8-K

 

UNITED STATES

SECURITIES AND EXCHANGE COMMISSION

WASHINGTON, DC 20549

 

 

FORM 8-K

 

 

CURRENT REPORT

Pursuant to Section 13 or 15(d)

of the Securities Exchange Act of 1934

Date of report (Date of earliest event reported): June 11, 2019

 

 

TransMedics Group, Inc.

(Exact Name of Registrant as Specified in Charter)

 

 

 

Massachusetts   001-38891   83-2181531
(State or Other Jurisdiction of Incorporation)   (Commission File Number)   (I.R.S. Employer Identification No.)

200 Minuteman Road

Andover, Massachusetts 01810

(Address of Principal Executive Offices, and Zip Code)

(978) 552-0900

Registrant’s Telephone Number, Including Area Code

 

 

Check the appropriate box below if the Form 8-K filing is intended to simultaneously satisfy the filing obligation of the registrant under any of the following provisions (see General Instruction A.2. below):

 

Written communication pursuant to Rule 425 under the Securities Act (17 CFR 230.425)

 

Soliciting material pursuant to Rule 14a-12 under the Exchange Act (17 CFR 240.14a-12)

 

Pre-commencement communication pursuant to Rule 14d-2(b) under the Exchange Act (17 CFR 240.14d-2(b))

 

Pre-commencement communication pursuant to Rule 13e-4(c) under the Exchange Act (17 CFR 240.13e-4(c))

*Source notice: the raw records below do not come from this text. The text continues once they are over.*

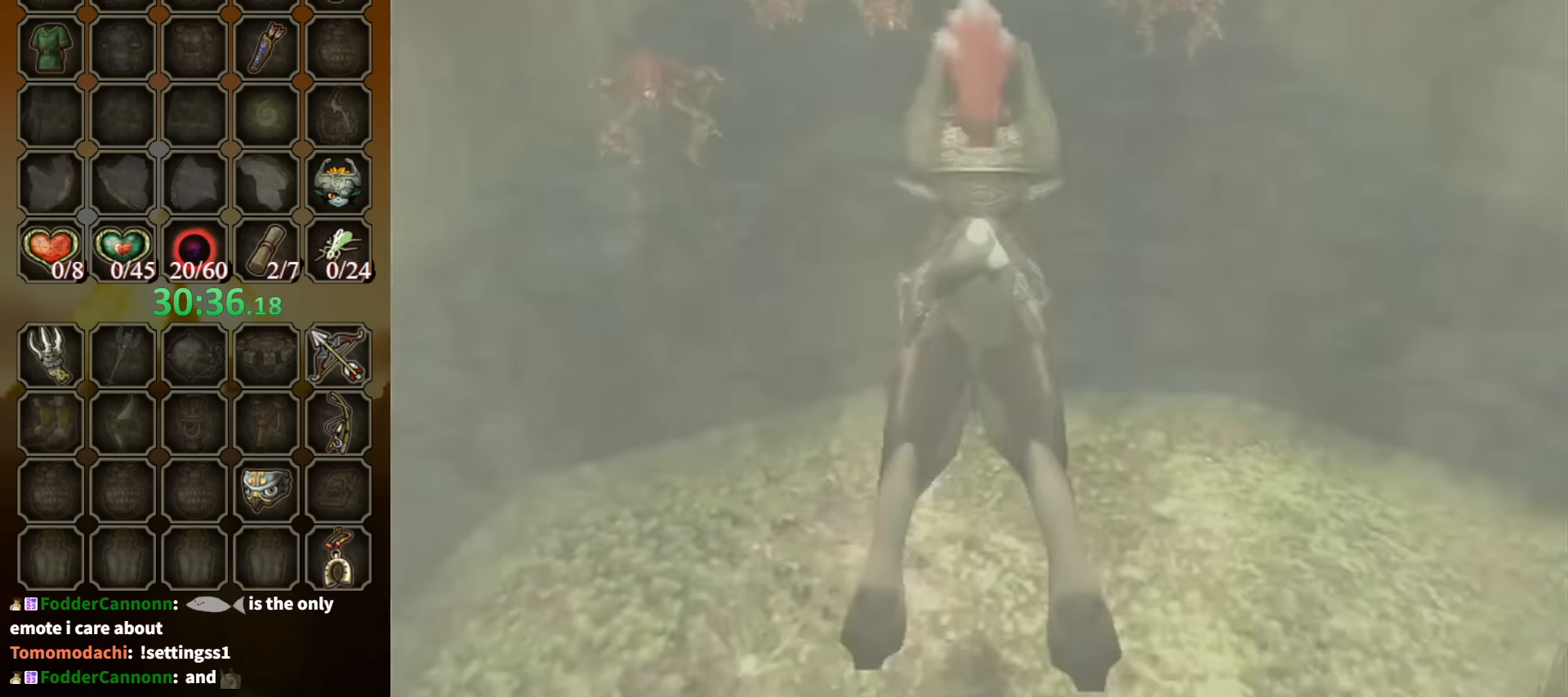
{"buttons": [], "left_stick": "center", "right_stick": "center", "events": []}
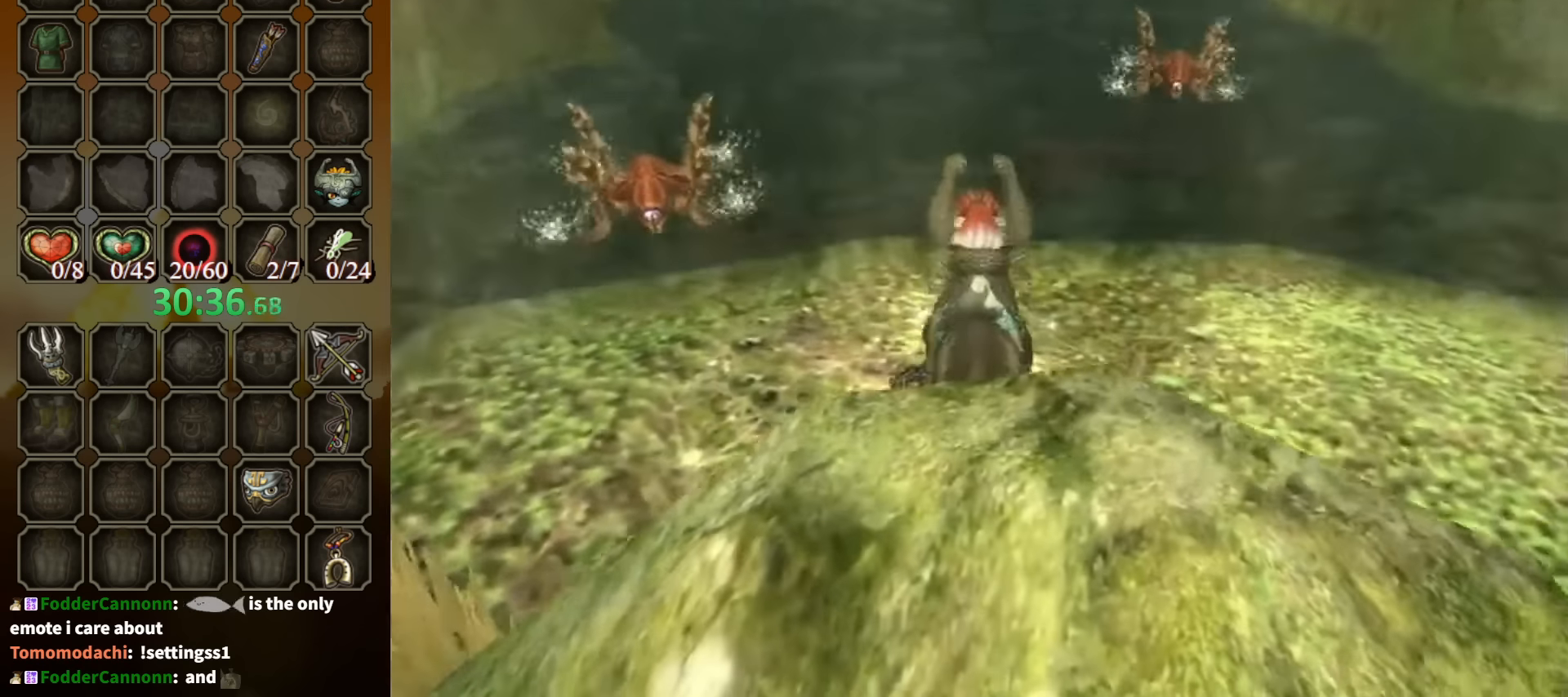
{"buttons": [], "left_stick": "up", "right_stick": "center", "events": [[133, "left_stick", "up"], [300, "A", "down"], [333, "A", "up"], [433, "A", "down"], [466, "A", "up"]]}
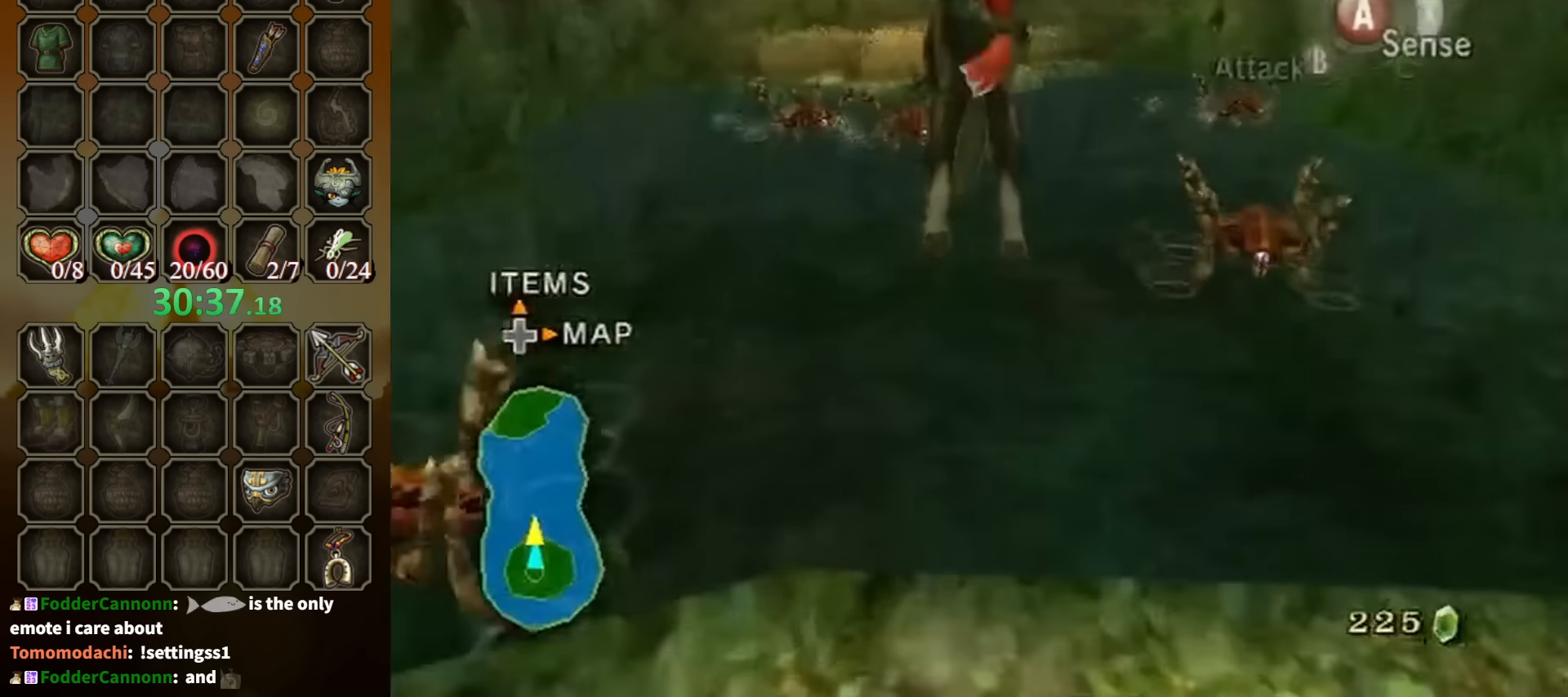
{"buttons": ["A"], "left_stick": "up", "right_stick": "center", "events": [[500, "A", "down"]]}
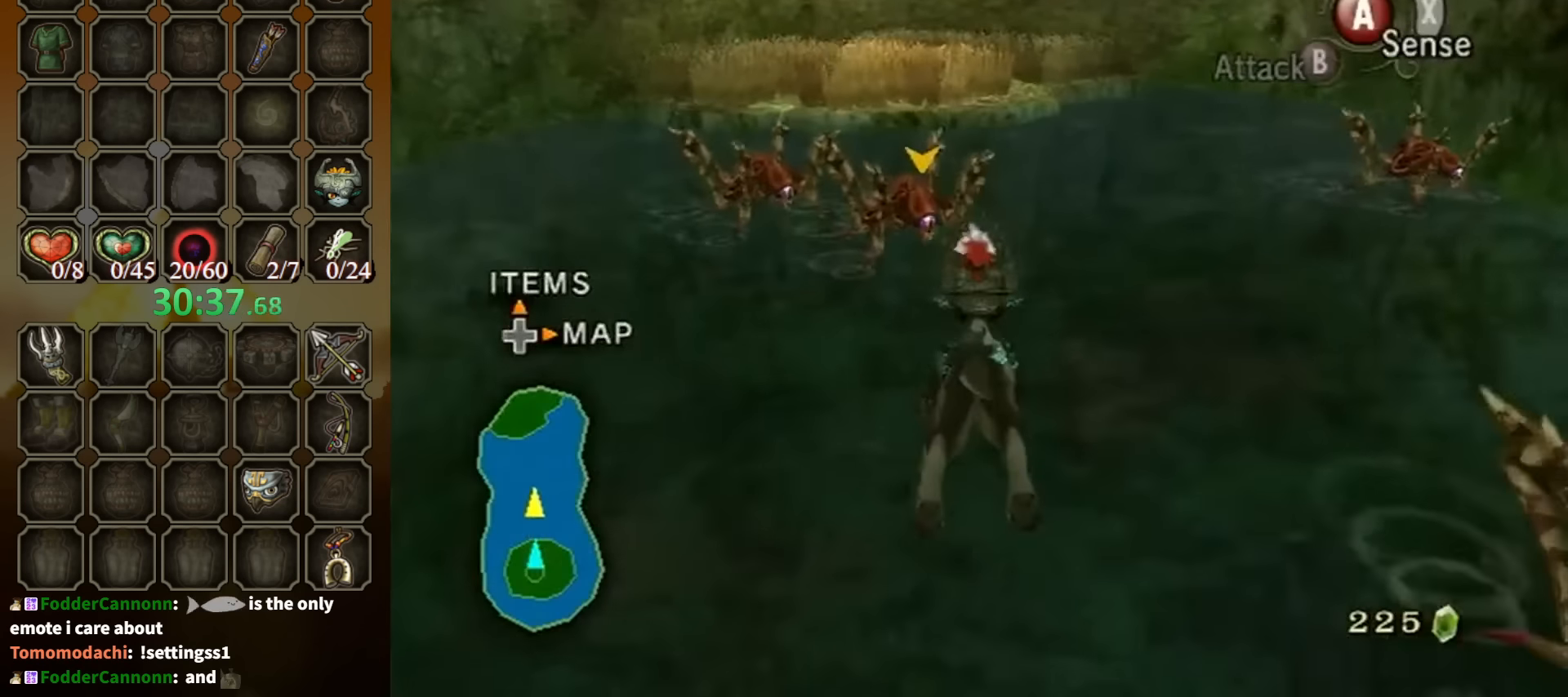
{"buttons": ["A"], "left_stick": "up", "right_stick": "center", "events": [[66, "A", "up"], [166, "A", "down"], [233, "A", "up"], [300, "A", "down"], [366, "A", "up"], [433, "A", "down"]]}
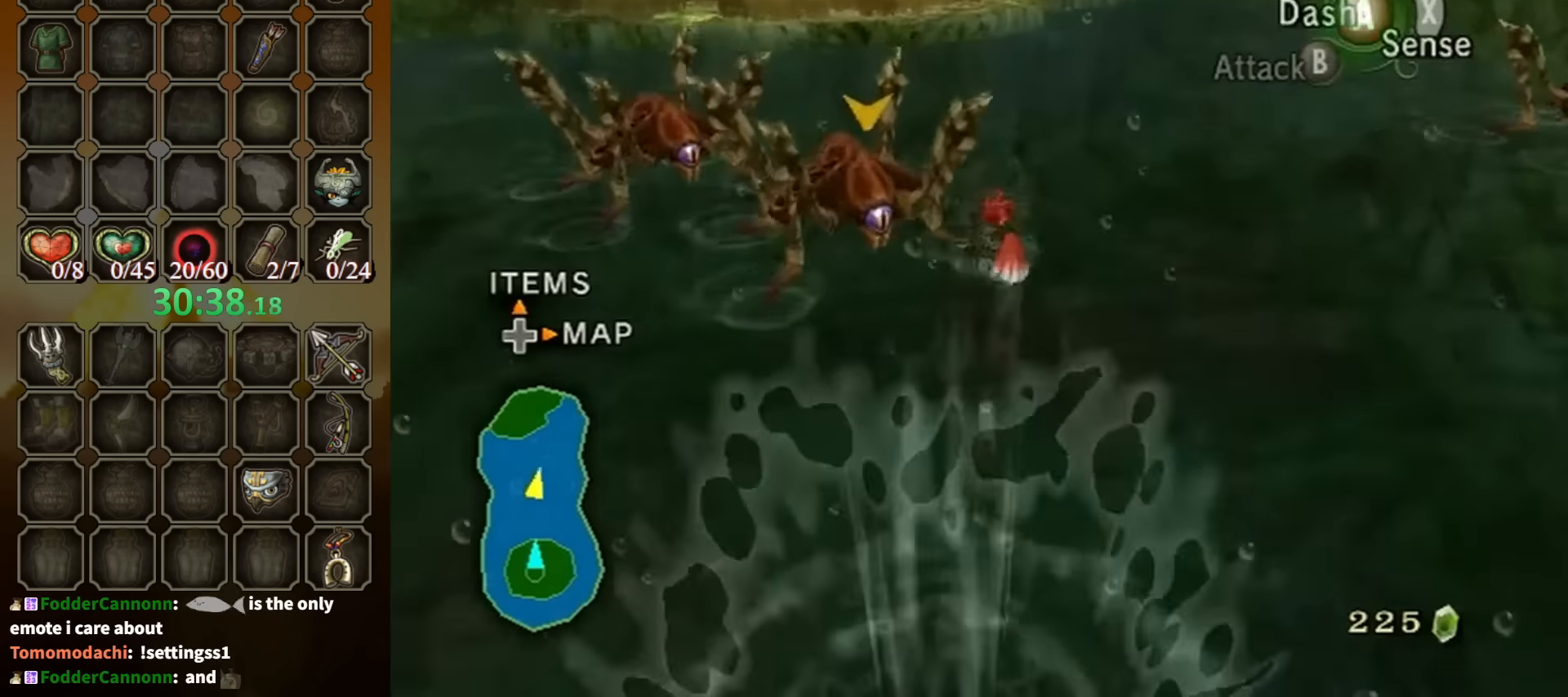
{"buttons": [], "left_stick": "up", "right_stick": "center", "events": [[33, "A", "up"], [66, "A", "down"], [133, "A", "up"], [200, "A", "down"], [266, "A", "up"], [333, "A", "down"], [433, "A", "up"]]}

Securities registered pursuant to Section 12(b) of the Act:

 

Title of each class

 

Trading Symbol(s)

 

Name of each exchange on which
registered

Common Stock, no par value per share   TMDX   The Nasdaq Stock Market LLC (The Nasdaq Global Market)

Indicate by check mark whether the registrant is an emerging growth company as defined in Rule 405 of the Securities Act of 1933 (§230.405 of this chapter) or Rule 12b-2 of the Securities Exchange Act of 1934 (§240.12b-2 of this chapter).

Emerging growth company ☒

If an emerging growth company, indicate by check mark if the registrant has elected not to use the extended transition period for complying with any new or revised financial accounting standards provided pursuant to Section 13(a) of the Exchange Act. ☐


 

Item 2.02.

Results of Operations and Financial Condition.

On June 11, 2019, TransMedics Group, Inc. (the “Company) issued a press release announcing the Company’s financial results for the first quarter ended March 30, 2019. A copy of this press release is furnished as Exhibit 99.1 and is incorporated herein by reference.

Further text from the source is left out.